# WHAT IS BEING ASKED
Copy every entry below exactly as it appears, leaving out the images.

# DATA RECORDS
"""
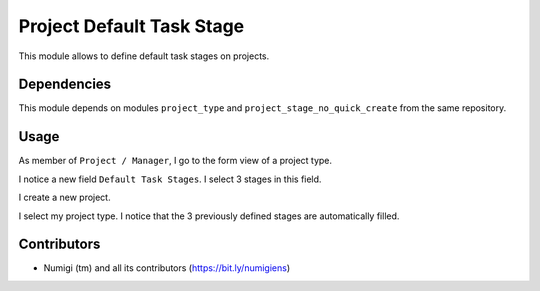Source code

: Project Default Task Stage
==========================
This module allows to define default task stages on projects.

Dependencies
------------
This module depends on modules ``project_type`` and ``project_stage_no_quick_create`` from the same repository.

Usage
-----
As member of ``Project / Manager``, I go to the form view of a project type.

I notice a new field ``Default Task Stages``. I select 3 stages in this field.

.. image:: static/description/project_type.png

I create a new project.

.. image:: static/description/new_project.png

I select my project type. I notice that the 3 previously defined stages are automatically filled.

.. image:: static/description/new_project_with_task_stages.png

Contributors
------------
* Numigi (tm) and all its contributors (https://bit.ly/numigiens)

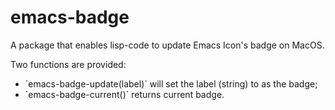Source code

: * emacs-badge

A package that enables lisp-code to update Emacs Icon's badge on MacOS.

Two functions are provided:

- `emacs-badge-update(label)` will set the label (string) to as the badge;
- `emacs-badge-current()` returns current badge.
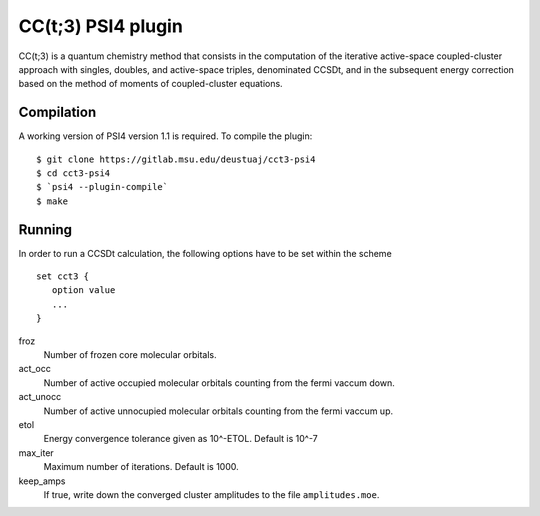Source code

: CC(t;3) PSI4 plugin
===================

CC(t;3) is a quantum chemistry method that consists in the computation of the
iterative active-space coupled-cluster approach with singles, doubles, and
active-space triples, denominated CCSDt, and in the subsequent energy correction
based on the method of moments of coupled-cluster equations.

Compilation
-----------

A working version of PSI4 version 1.1 is required. To compile the plugin:

::

   $ git clone https://gitlab.msu.edu/deustuaj/cct3-psi4
   $ cd cct3-psi4
   $ `psi4 --plugin-compile`
   $ make

Running
-------

In order to run a CCSDt calculation, the following options have to be set within
the scheme

::

   set cct3 {
      option value
      ...
   }

froz
   Number of frozen core molecular orbitals.
act_occ
   Number of active occupied molecular orbitals counting from the fermi vaccum
   down.
act_unocc
   Number of active unnocupied molecular orbitals counting from the fermi vaccum
   up.
etol
   Energy convergence tolerance given as 10^-ETOL. Default is 10^-7
max_iter
   Maximum number of iterations. Default is 1000.
keep_amps
   If true, write down the converged cluster amplitudes to the file
   ``amplitudes.moe``.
"""
# YOUR SOLUTION
Source code

: Project Default Task Stage
==========================
This module allows to define default task stages on projects.

Dependencies
------------
This module depends on modules ``project_type`` and ``project_stage_no_quick_create`` from the same repository.

Usage
-----
As member of ``Project / Manager``, I go to the form view of a project type.

I notice a new field ``Default Task Stages``. I select 3 stages in this field.

.. image:: static/description/project_type.png

I create a new project.

.. image:: static/description/new_project.png

I select my project type. I notice that the 3 previously defined stages are automatically filled.

.. image:: static/description/new_project_with_task_stages.png

Contributors
------------
* Numigi (tm) and all its contributors (https://bit.ly/numigiens)

Source code

: * emacs-badge

A package that enables lisp-code to update Emacs Icon's badge on MacOS.

Two functions are provided:

- `emacs-badge-update(label)` will set the label (string) to as the badge;
- `emacs-badge-current()` returns current badge.
Source code

: CC(t;3) PSI4 plugin
===================

CC(t;3) is a quantum chemistry method that consists in the computation of the
iterative active-space coupled-cluster approach with singles, doubles, and
active-space triples, denominated CCSDt, and in the subsequent energy correction
based on the method of moments of coupled-cluster equations.

Compilation
-----------

A working version of PSI4 version 1.1 is required. To compile the plugin:

::

   $ git clone https://gitlab.msu.edu/deustuaj/cct3-psi4
   $ cd cct3-psi4
   $ `psi4 --plugin-compile`
   $ make

Running
-------

In order to run a CCSDt calculation, the following options have to be set within
the scheme

::

   set cct3 {
      option value
      ...
   }

froz
   Number of frozen core molecular orbitals.
act_occ
   Number of active occupied molecular orbitals counting from the fermi vaccum
   down.
act_unocc
   Number of active unnocupied molecular orbitals counting from the fermi vaccum
   up.
etol
   Energy convergence tolerance given as 10^-ETOL. Default is 10^-7
max_iter
   Maximum number of iterations. Default is 1000.
keep_amps
   If true, write down the converged cluster amplitudes to the file
   ``amplitudes.moe``.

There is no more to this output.